2006年05月29日
成年後見人が預金着服
さて今日は、久しぶりに成年後見ネタ。先週24日は、
リーガルサポートの法人後見委員会に出ておりました。その前日の23日の日本経済新聞にドキっとする記事が出ていました。
「成年後見人が預金着服」
私は、リーガルサポートの法人後見委員。社団法人成年後見センター・
リーガルサポートが法人として後見人などに就任している全国の案件の中で、
自分の担当している地域の事案が問題なく処理されているかチェックしたりしています。
司法書士が個人として就任できない案件が法人後見に回ってきますので、通常の案件より問題が起こる可能性は少なくないといえます。

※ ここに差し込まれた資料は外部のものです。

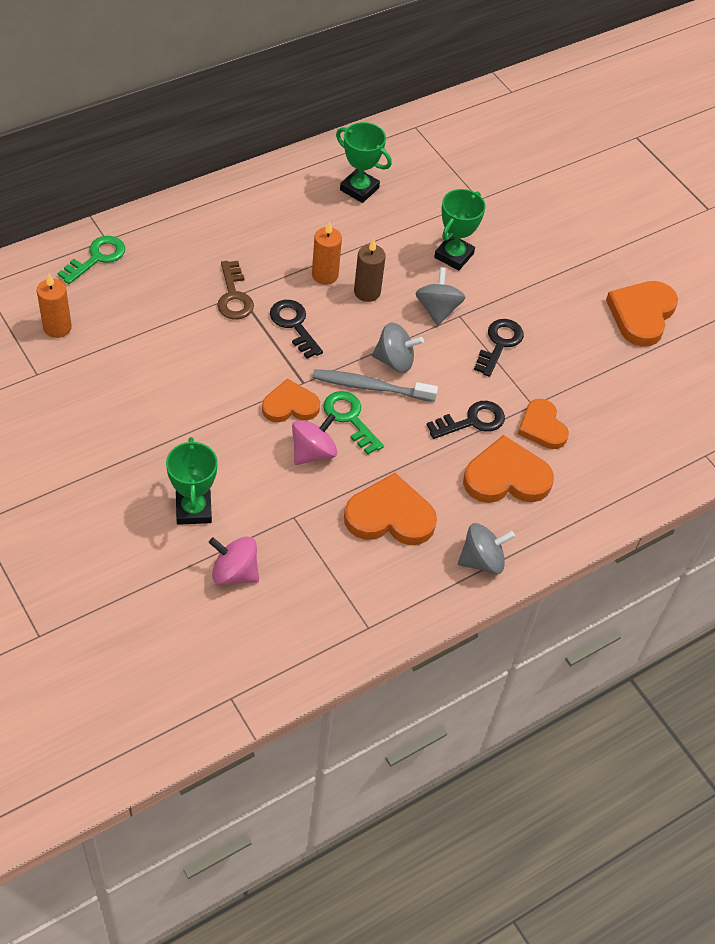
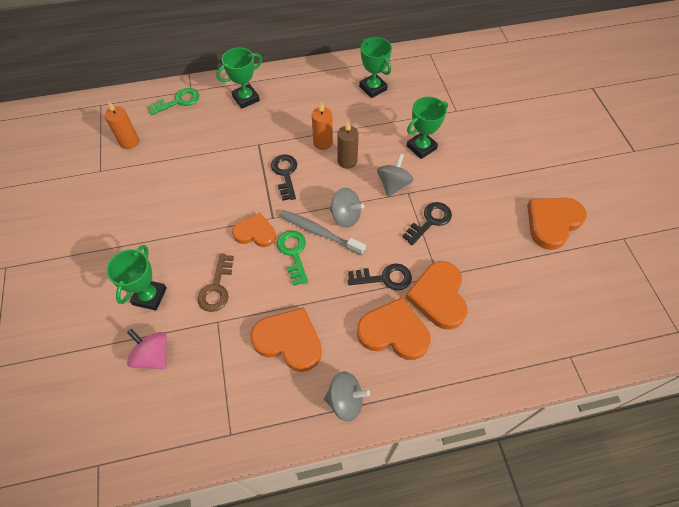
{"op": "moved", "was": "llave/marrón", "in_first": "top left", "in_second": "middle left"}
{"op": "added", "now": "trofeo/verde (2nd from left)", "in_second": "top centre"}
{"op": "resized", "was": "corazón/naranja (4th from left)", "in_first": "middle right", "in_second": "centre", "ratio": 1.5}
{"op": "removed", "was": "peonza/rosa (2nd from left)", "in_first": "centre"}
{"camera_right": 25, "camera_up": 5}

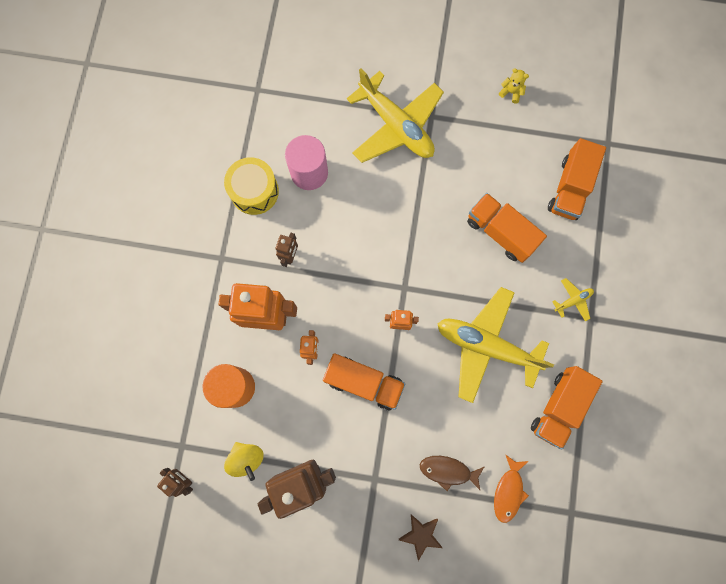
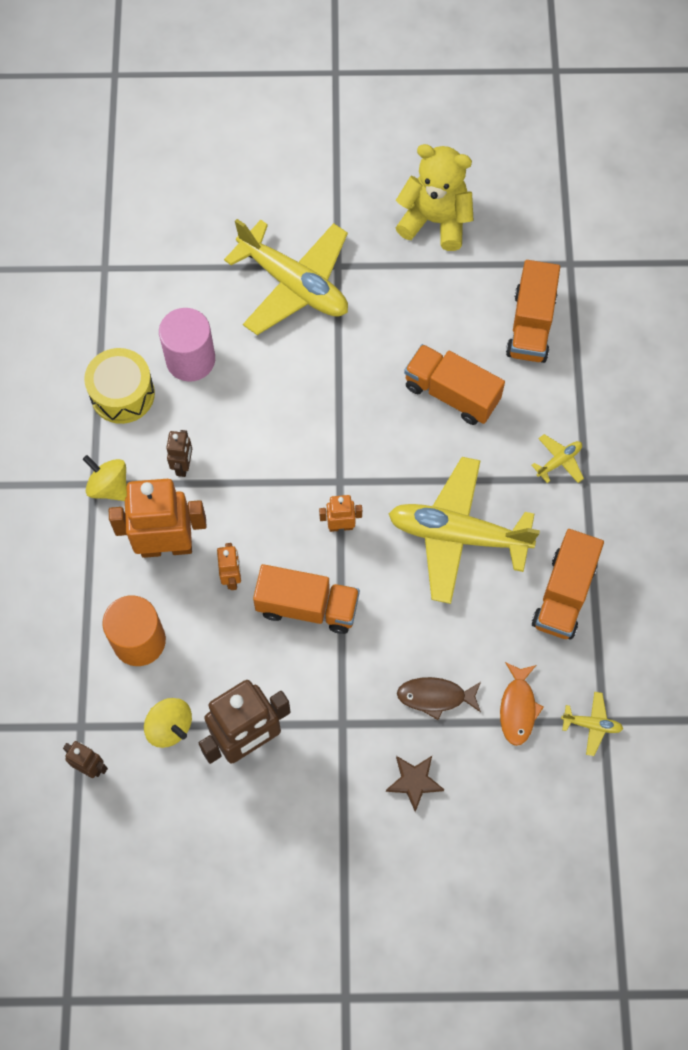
{"op": "added", "now": "peonza/amarillo (1st from left)", "in_second": "middle left"}
{"op": "resized", "was": "osito/amarillo", "in_first": "top right", "in_second": "top centre", "ratio": 2.38}
{"op": "added", "now": "avión/amarillo (4th from left)", "in_second": "bottom right"}
{"camera_right": -10, "camera_up": -10}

そんな困難事例が無事処理されているか見守るイメージの役回りです。
私は、担当の委員として、個々の案件を細かくチェックしたり、現場の司法書士
(実際に業務を担当している)からの要求を断ったりしています。即決して判断できないので、
法人としての判断が遅いなどのクレームが現場から上がってきたりしていますが、これも「成年後見人が預金着服」
などといった事件が起こらないため、成年後見制度を守るため仕方のないことです。
秋田で起こった「成年後見人が預金着服」という事件が、
リーガルサポートと無関係であると知って安心しましたが、今後もありそうな事件でした。日経によれば、86歳の認知症の親族の預金を、
正しく管理すべき後見人が約1800万円ほど着服し、秋田家裁が告訴したというものです。
後見人には、我々のような司法書士などが就任するケースの他に、
認知症の方などの親族が後見人になるケースがあります。今回の事件は、そんな親族後見の現場で起こったものです。
刑法をかじった方ならご存知だと思いますが、親族相盗という用語があります。「法律は家庭に入らず」といいますが、
親族相盗はまさにそれ。親族間で窃盗を行われても、直系血族・
配偶者および同居の親族間で行われたときは刑が免除されます。通常は「法律は家庭に入らず」が原則ですが、
今回は秋田家裁が告訴。いくら親族でも後見人が1800万円着服しては「法律は家庭に容赦なく入る」ようです。
今回は行き過ぎた事件ですが、親族だから、家族だから、
子供だからなどと甘えた事件は、今後も出てきそうです。親族が後見人に就任する場合の研修・教育などを、
もっときちんとしていかなくてはいけません。
今日はちょっと真面目すぎましたかね。。。